→ **TRECHO DA PÁGINA**

____

Golpistas se aproveitam do mercado de vendas
pela internet e oferecem produtos que não são entregues.
Os depoimentos são de vítimas
diferentes, mas ajudam a contar a mesma história. “Estava fazendo pesquisa em
um site de pesquisas de preço e encontrei essa loja. Acreditei que o preço
estava bem em conta porque eles pediam para pagar em boleto bancário”, diz uma
mulher.
“Boa reputação e boa
recomendação. Fui pesquisar os dados dele na Receita Federal, dados bancários,
tudo ok. Depois de mais uma semana mais ou menos, entrei em contato de novo, o
telefone começou a dar que não existia mais”, conta um homem. “A gente procura
o mais barato, mesmo com pouca diferença. No outro dia eu fui lá, não tinha
nada. Paguei à vista, R$ 799”, explica outro consumidor que foi prejudicado. “Passaram
esses dez dias, eles desligaram os telefones e ninguém do Brasil todo conseguiu
falar com eles”, lembra mais uma pessoa. Todos são vítimas de uma mesma fraude
na internet: pagaram por produtos que nunca foram entregues.
Os golpistas se aproveitam de
um mercado que só cresce no país. Só no ano passado, mais de 24 milhões de
brasileiros fizeram compras online. E, no primeiro semestre de 2012, o setor
faturou mais de R$ 10 bilhões. A denúncia dos consumidores enganados levou a
polícia a uma quadrilha especializada nesses golpes. Você vai ver em detalhes
como agiam os estelionatários. Montavam sites falsos, ofereciam de tudo e não
entregavam nada. Para desmascarar a quadrilha, o Fantástico caiu, de propósito,
no golpe virtual. No dia 22 de outubro, compramos uma câmera fotográfica em um
dos sites da quadrilha, por R$ 406. Segundo a pessoa que atendeu ao telefone, o
prazo de entrega seria de dez dias úteis, mas o produto chegaria antes. A
página tinha três telefones de contato: um em Palmas, no Tocantins, um em São
Paulo e um no Rio. Mas todas as ligações caíam no mesmo endereço: uma mansão em
Palmas (TO). Fomos atendidos por Washington Marques Carneiro, que garantiu que
a compra era segura. “Estamos há mais de um ano no mercado e queremos continuar
muito tempo”, afirma Washington.

____

→ **EXERCÍCIOS PARA FAZER**
[a] De acordo com o trecho sobre golpes na internet, quanto o setor de compras online faturou no primeiro semestre de 2012?
[b] Nas linhas de dados coletados, copie sem mudar nada a parte que começa na linha que contém "Phụ nữ sau mãn kinh" e termina na linha que contém "och kreativ energi, vilket", com as duas incluídas. Deixe as imagens de fora.

(Dados coletados)
____

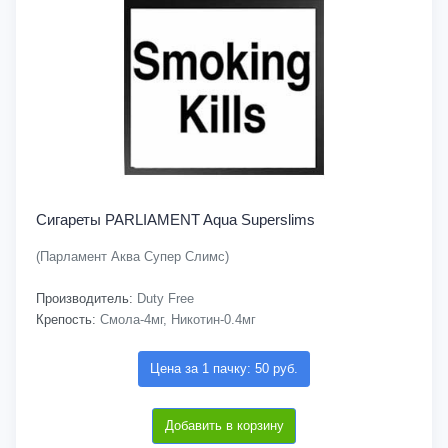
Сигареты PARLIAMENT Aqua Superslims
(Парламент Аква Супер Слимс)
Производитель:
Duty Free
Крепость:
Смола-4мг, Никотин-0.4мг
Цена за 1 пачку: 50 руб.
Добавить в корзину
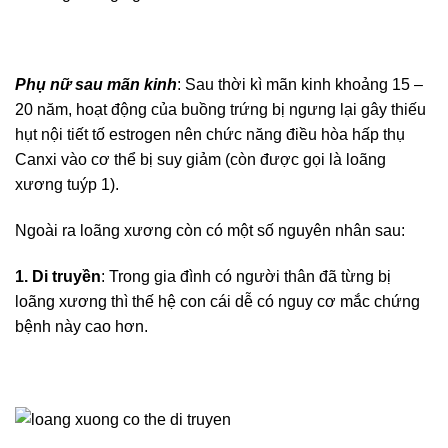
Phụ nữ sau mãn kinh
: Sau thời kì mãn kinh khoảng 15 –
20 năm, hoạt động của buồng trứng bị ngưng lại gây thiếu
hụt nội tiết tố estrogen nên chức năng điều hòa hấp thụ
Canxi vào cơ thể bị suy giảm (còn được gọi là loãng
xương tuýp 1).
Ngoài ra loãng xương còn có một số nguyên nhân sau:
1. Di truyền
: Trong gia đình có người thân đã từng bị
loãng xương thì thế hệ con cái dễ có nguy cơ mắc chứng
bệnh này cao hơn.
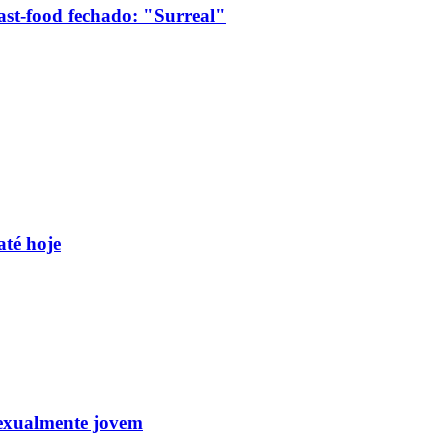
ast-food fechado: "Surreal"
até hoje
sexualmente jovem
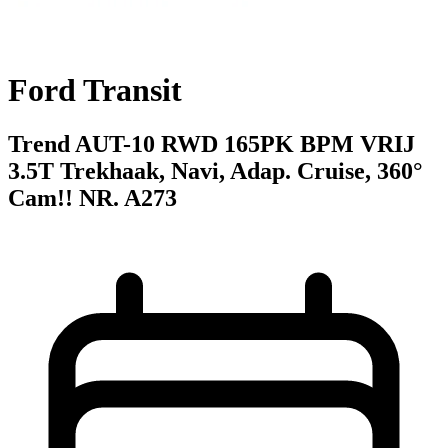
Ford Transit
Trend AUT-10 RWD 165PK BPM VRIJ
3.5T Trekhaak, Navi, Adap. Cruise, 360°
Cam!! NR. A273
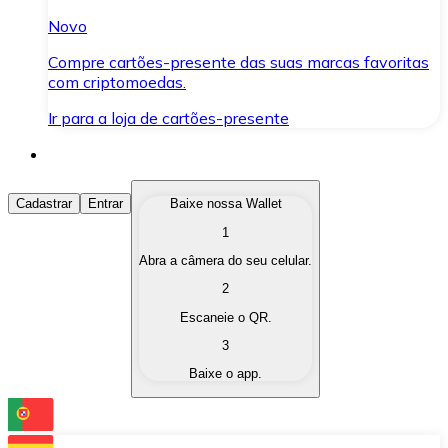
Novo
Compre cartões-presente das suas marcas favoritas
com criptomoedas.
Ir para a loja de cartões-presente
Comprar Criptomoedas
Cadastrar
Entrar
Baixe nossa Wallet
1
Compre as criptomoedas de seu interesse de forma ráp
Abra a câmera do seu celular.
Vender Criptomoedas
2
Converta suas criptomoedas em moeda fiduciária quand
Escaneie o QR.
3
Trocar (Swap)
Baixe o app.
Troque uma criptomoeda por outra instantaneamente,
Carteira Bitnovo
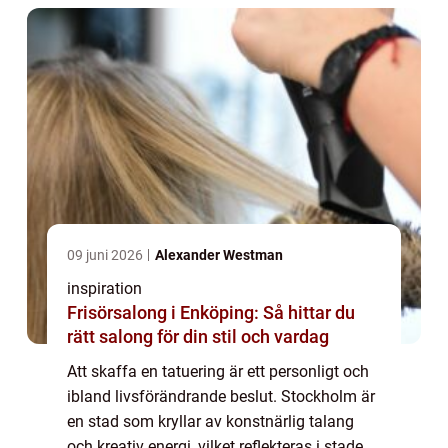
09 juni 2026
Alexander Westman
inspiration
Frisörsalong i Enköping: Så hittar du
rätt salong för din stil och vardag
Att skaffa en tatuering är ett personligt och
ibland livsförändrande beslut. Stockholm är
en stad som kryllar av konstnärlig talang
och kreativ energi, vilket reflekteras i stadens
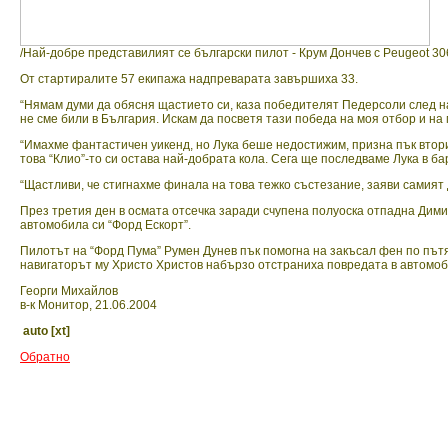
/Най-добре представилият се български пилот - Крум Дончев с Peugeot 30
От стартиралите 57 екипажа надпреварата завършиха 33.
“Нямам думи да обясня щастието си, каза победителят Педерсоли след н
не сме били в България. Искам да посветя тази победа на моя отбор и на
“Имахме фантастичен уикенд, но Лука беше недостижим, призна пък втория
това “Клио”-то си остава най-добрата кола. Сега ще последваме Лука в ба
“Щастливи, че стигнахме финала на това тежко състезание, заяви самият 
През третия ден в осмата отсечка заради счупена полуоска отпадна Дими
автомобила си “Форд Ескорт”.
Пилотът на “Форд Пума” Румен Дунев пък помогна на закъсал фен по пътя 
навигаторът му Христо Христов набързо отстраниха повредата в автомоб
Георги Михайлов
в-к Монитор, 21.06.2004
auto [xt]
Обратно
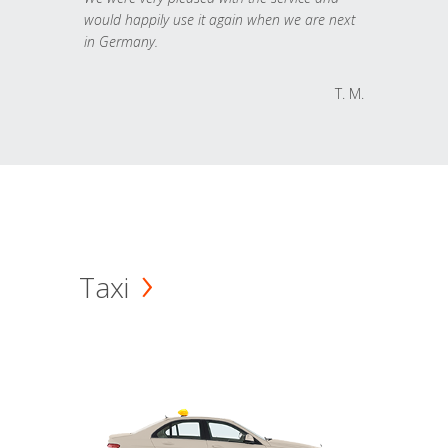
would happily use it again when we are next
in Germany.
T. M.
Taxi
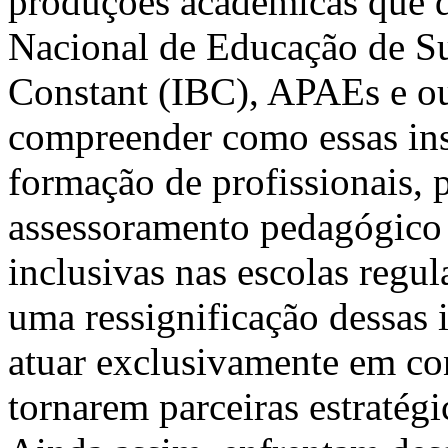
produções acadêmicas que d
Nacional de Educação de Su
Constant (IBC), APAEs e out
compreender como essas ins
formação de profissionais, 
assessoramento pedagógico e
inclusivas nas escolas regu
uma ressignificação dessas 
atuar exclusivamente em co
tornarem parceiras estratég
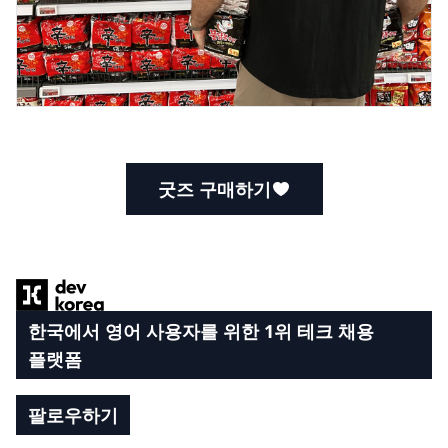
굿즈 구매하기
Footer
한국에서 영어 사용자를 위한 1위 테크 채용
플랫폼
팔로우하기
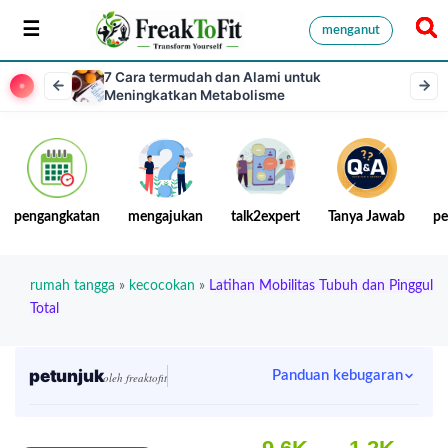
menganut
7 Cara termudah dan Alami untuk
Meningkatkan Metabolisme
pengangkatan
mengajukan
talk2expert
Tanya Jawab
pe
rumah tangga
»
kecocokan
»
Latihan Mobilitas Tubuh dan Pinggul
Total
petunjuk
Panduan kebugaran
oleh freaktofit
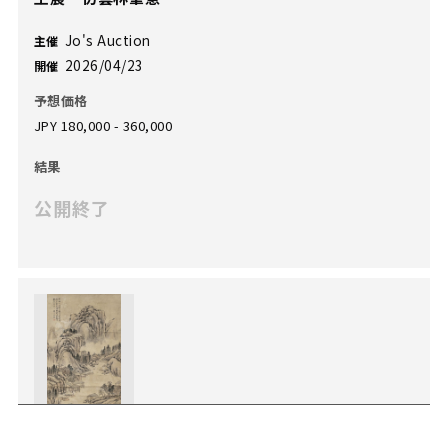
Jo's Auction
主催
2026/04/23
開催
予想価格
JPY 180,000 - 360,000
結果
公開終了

____

→ **RESULTADOS POR TAREFA**
[a] Mais de R$ 10 bilhões.

[b]
Phụ nữ sau mãn kinh
: Sau thời kì mãn kinh khoảng 15 –
20 năm, hoạt động của buồng trứng bị ngưng lại gây thiếu
hụt nội tiết tố estrogen nên chức năng điều hòa hấp thụ
Canxi vào cơ thể bị suy giảm (còn được gọi là loãng
xương tuýp 1).
Ngoài ra loãng xương còn có một số nguyên nhân sau:
1. Di truyền
: Trong gia đình có người thân đã từng bị
loãng xương thì thế hệ con cái dễ có nguy cơ mắc chứng
bệnh này cao hơn.
ast-food fechado: "Surreal"
até hoje
sexualmente jovem
Ford Transit
Trend AUT-10 RWD 165PK BPM VRIJ
3.5T Trekhaak, Navi, Adap. Cruise, 360°
Cam!! NR. A273
Novo
Compre cartões-presente das suas marcas favoritas
com criptomoedas.
Ir para a loja de cartões-presente
Comprar Criptomoedas
Cadastrar
Entrar
Baixe nossa Wallet
1
Compre as criptomoedas de seu interesse de forma ráp
Abra a câmera do seu celular.
Vender Criptomoedas
2
Converta suas criptomoedas em moeda fiduciária quand
Escaneie o QR.
3
Trocar (Swap)
Baixe o app.
Troque uma criptomoeda por outra instantaneamente,
Carteira Bitnovo
09 juni 2026
Alexander Westman
inspiration
Frisörsalong i Enköping: Så hittar du
rätt salong för din stil och vardag
Att skaffa en tatuering är ett personligt och
ibland livsförändrande beslut. Stockholm är
en stad som kryllar av konstnärlig talang
och kreativ energi, vilket reflekteras i stadens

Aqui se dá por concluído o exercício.